** TASK DATA follows **

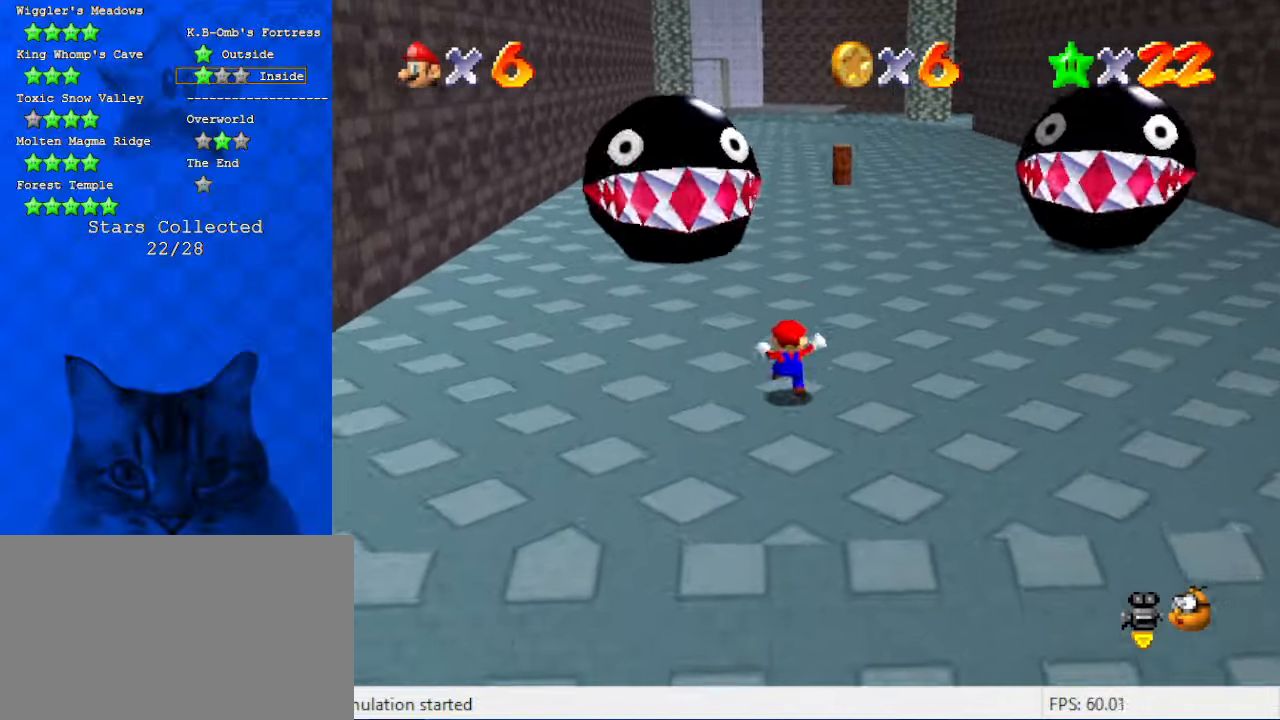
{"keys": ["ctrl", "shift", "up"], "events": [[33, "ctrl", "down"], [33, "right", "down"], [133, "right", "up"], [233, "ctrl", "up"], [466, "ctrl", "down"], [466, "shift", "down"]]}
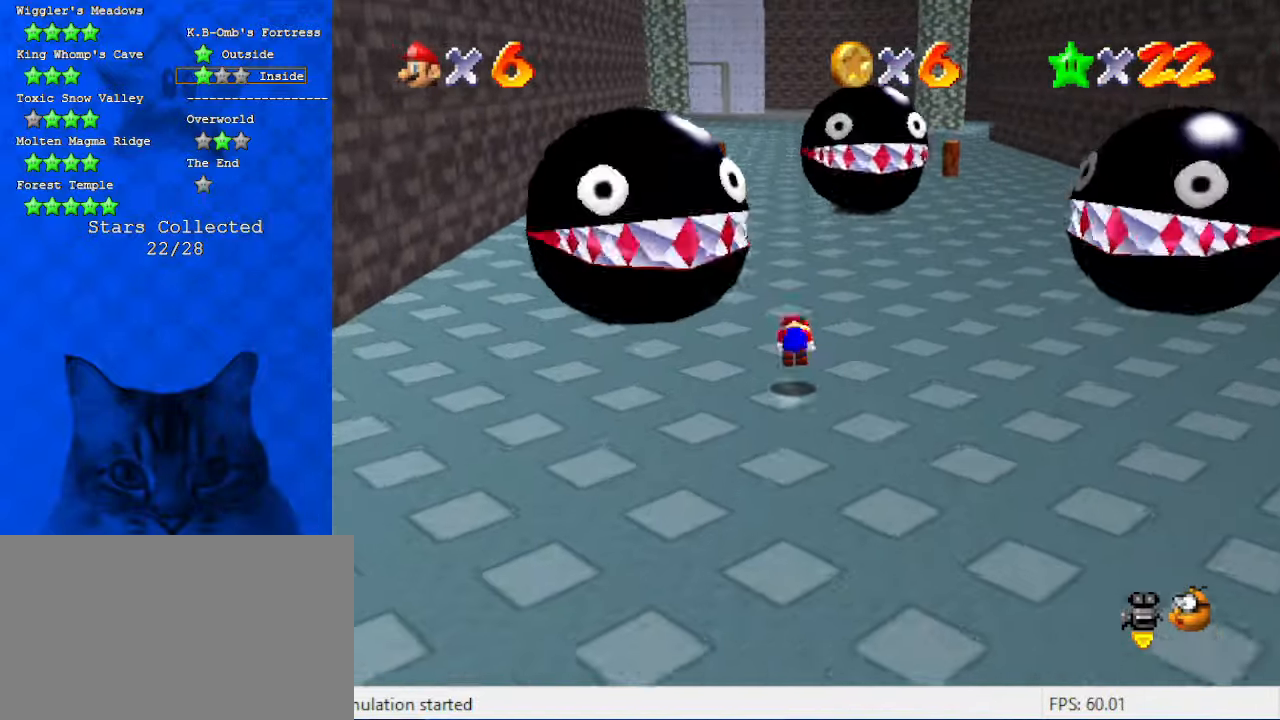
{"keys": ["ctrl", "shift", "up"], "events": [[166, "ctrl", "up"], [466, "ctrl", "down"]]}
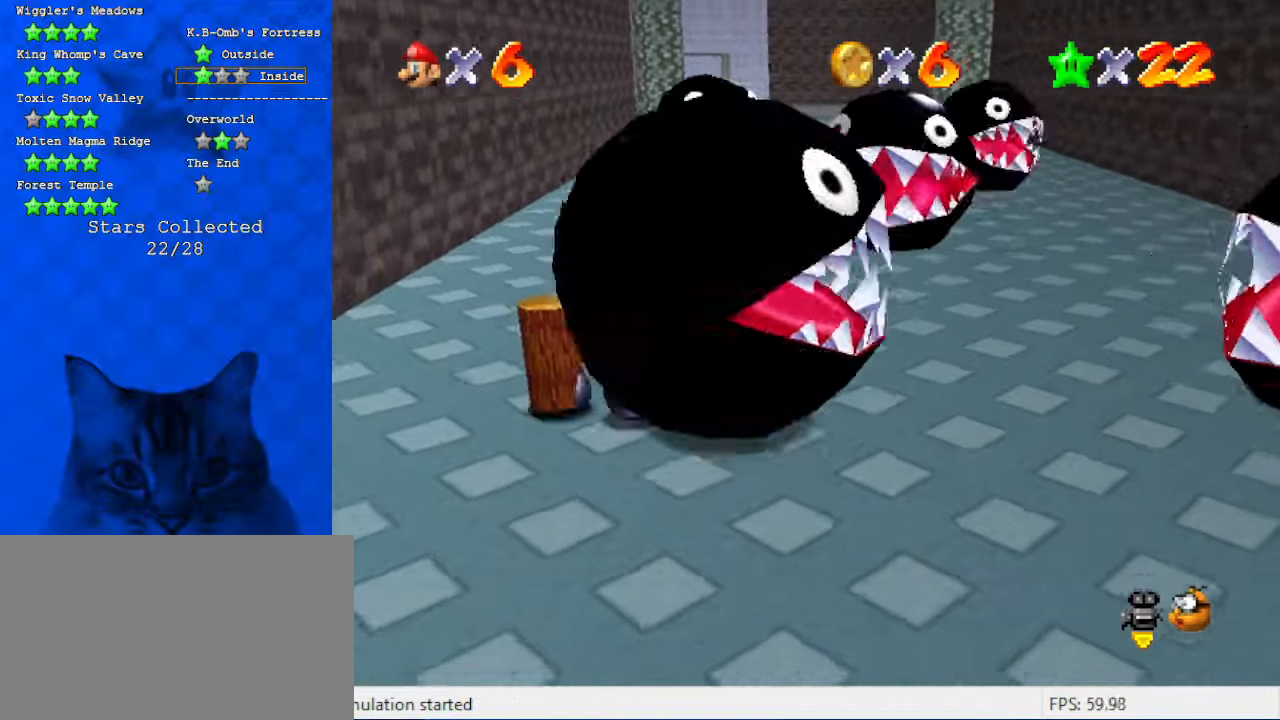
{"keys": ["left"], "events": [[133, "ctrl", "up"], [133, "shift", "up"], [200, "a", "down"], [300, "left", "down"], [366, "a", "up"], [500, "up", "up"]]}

** End of TASK DATA **
** TASK DATA follows **

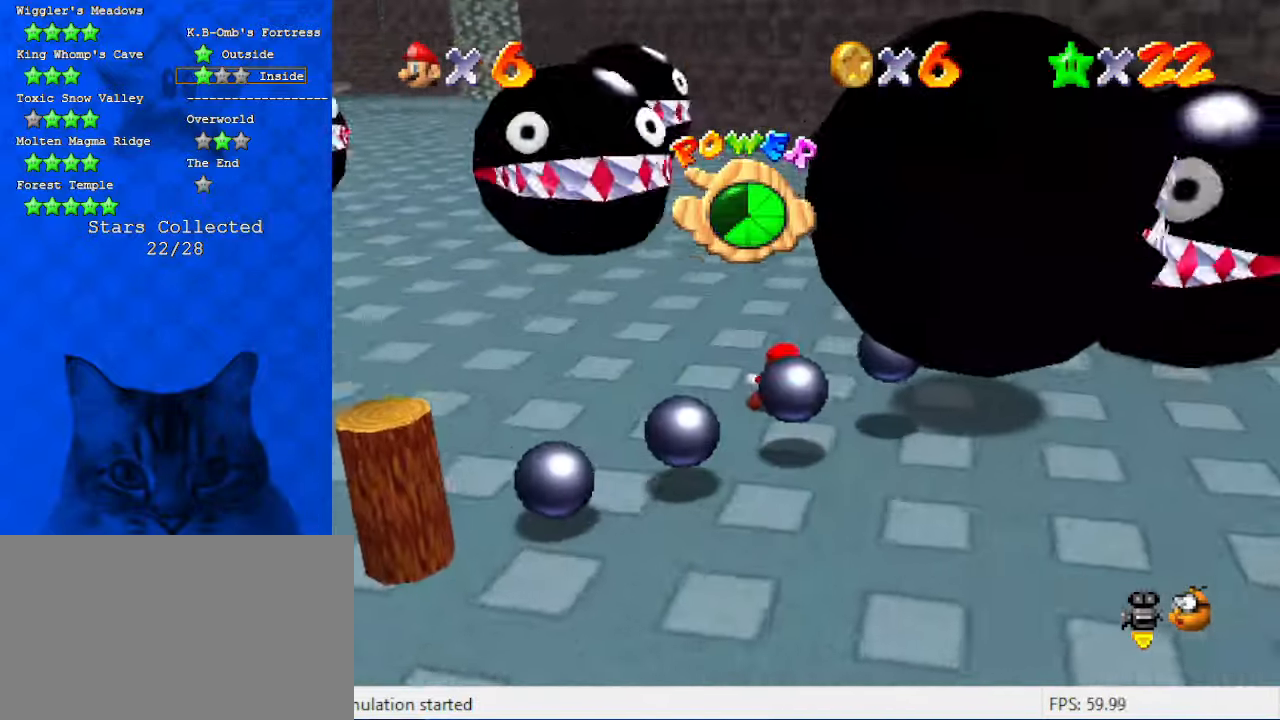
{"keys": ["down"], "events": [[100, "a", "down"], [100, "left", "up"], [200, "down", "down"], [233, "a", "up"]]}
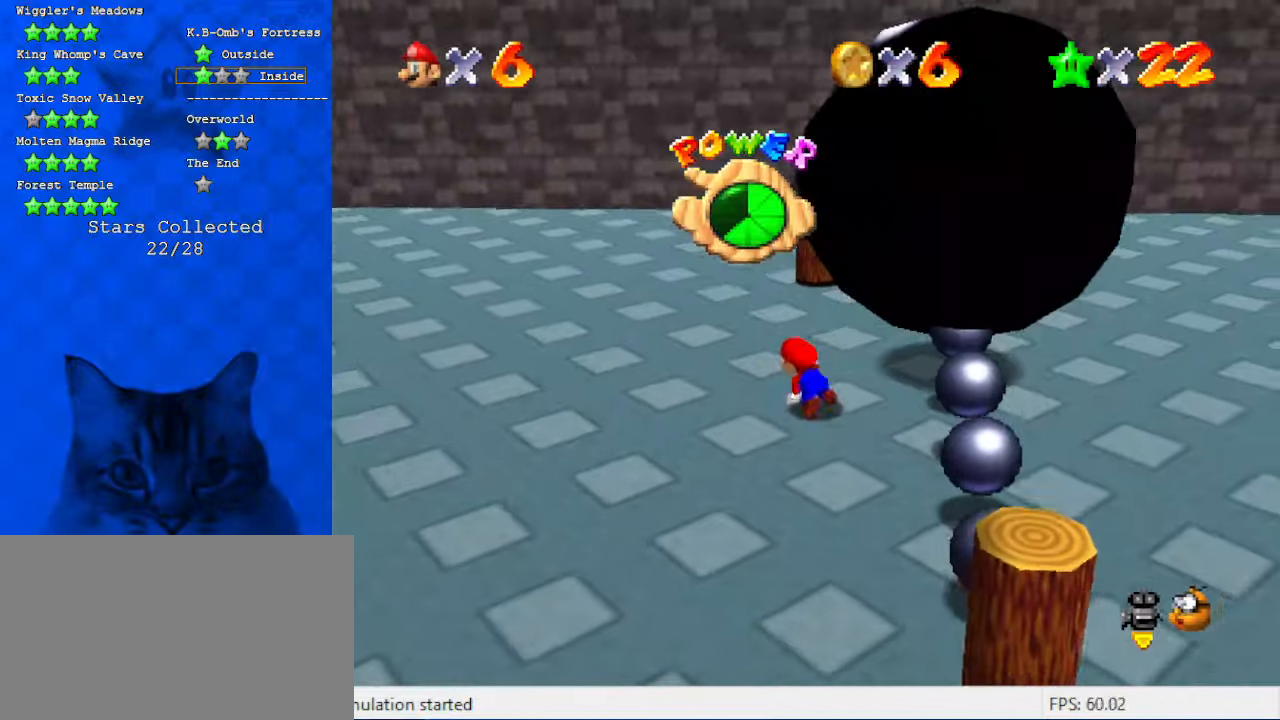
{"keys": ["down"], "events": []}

** End of TASK DATA **
** TASK DATA follows **

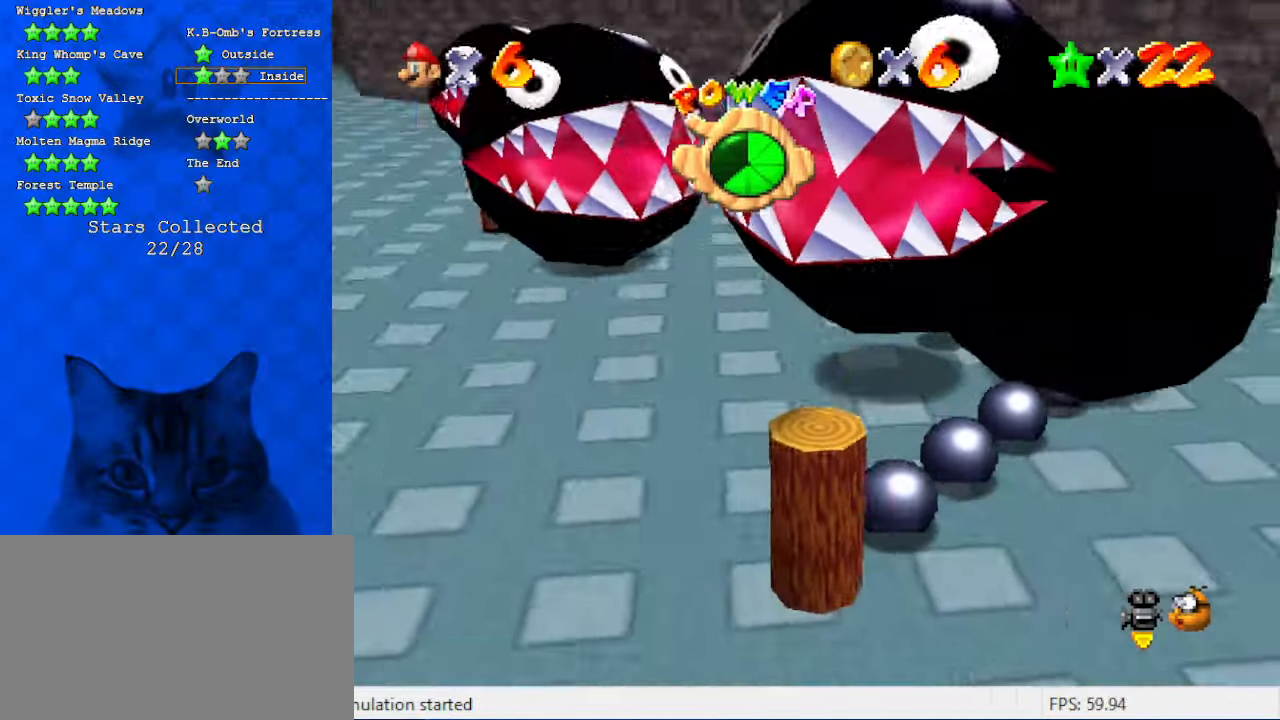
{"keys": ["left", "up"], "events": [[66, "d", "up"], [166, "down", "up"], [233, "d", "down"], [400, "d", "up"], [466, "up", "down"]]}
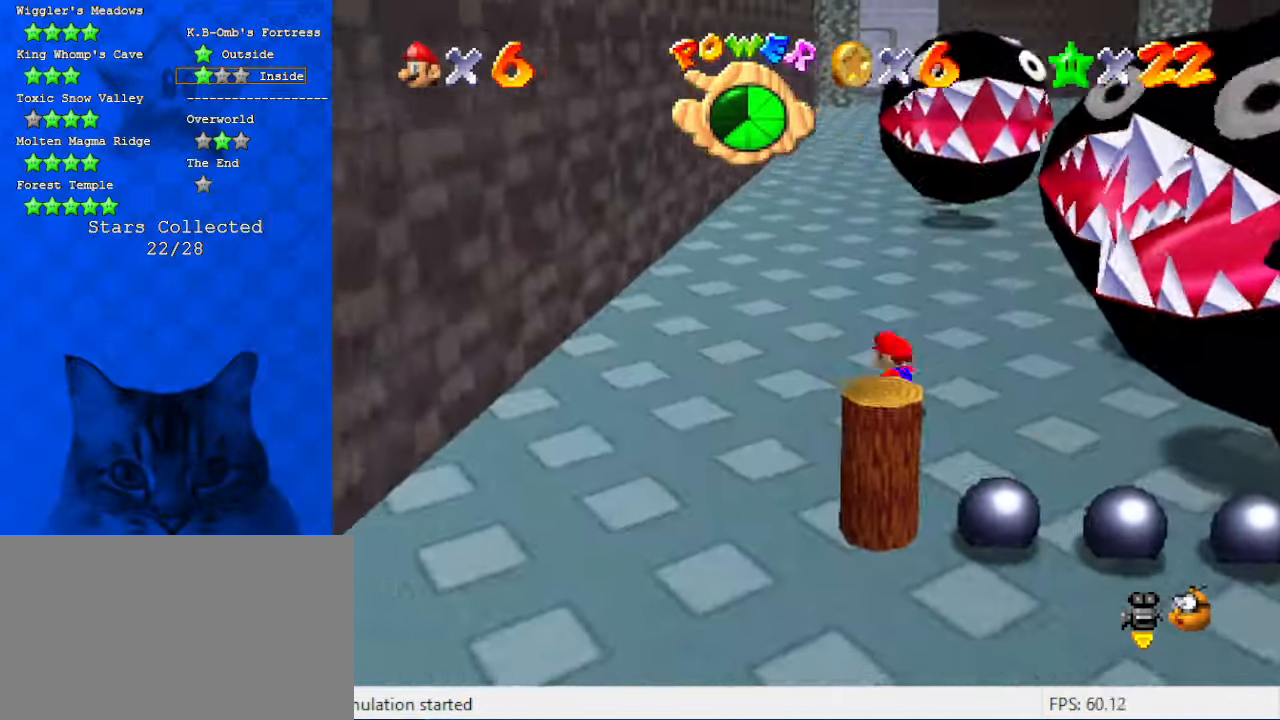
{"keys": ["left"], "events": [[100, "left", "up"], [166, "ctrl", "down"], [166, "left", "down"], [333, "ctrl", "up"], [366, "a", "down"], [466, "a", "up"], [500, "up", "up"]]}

** End of TASK DATA **

▶ TASK GOAL
Go through the entries above and copy out every line that includes the word "left".

▶ SOLUTION TO THIS TASK
{"keys": ["left"], "events": [[133, "ctrl", "up"], [133, "shift", "up"], [200, "a", "down"], [300, "left", "down"], [366, "a", "up"], [500, "up", "up"]]}
{"keys": ["down"], "events": [[100, "a", "down"], [100, "left", "up"], [200, "down", "down"], [233, "a", "up"]]}
{"keys": ["left", "up"], "events": [[66, "d", "up"], [166, "down", "up"], [233, "d", "down"], [400, "d", "up"], [466, "up", "down"]]}
{"keys": ["left"], "events": [[100, "left", "up"], [166, "ctrl", "down"], [166, "left", "down"], [333, "ctrl", "up"], [366, "a", "down"], [466, "a", "up"], [500, "up", "up"]]}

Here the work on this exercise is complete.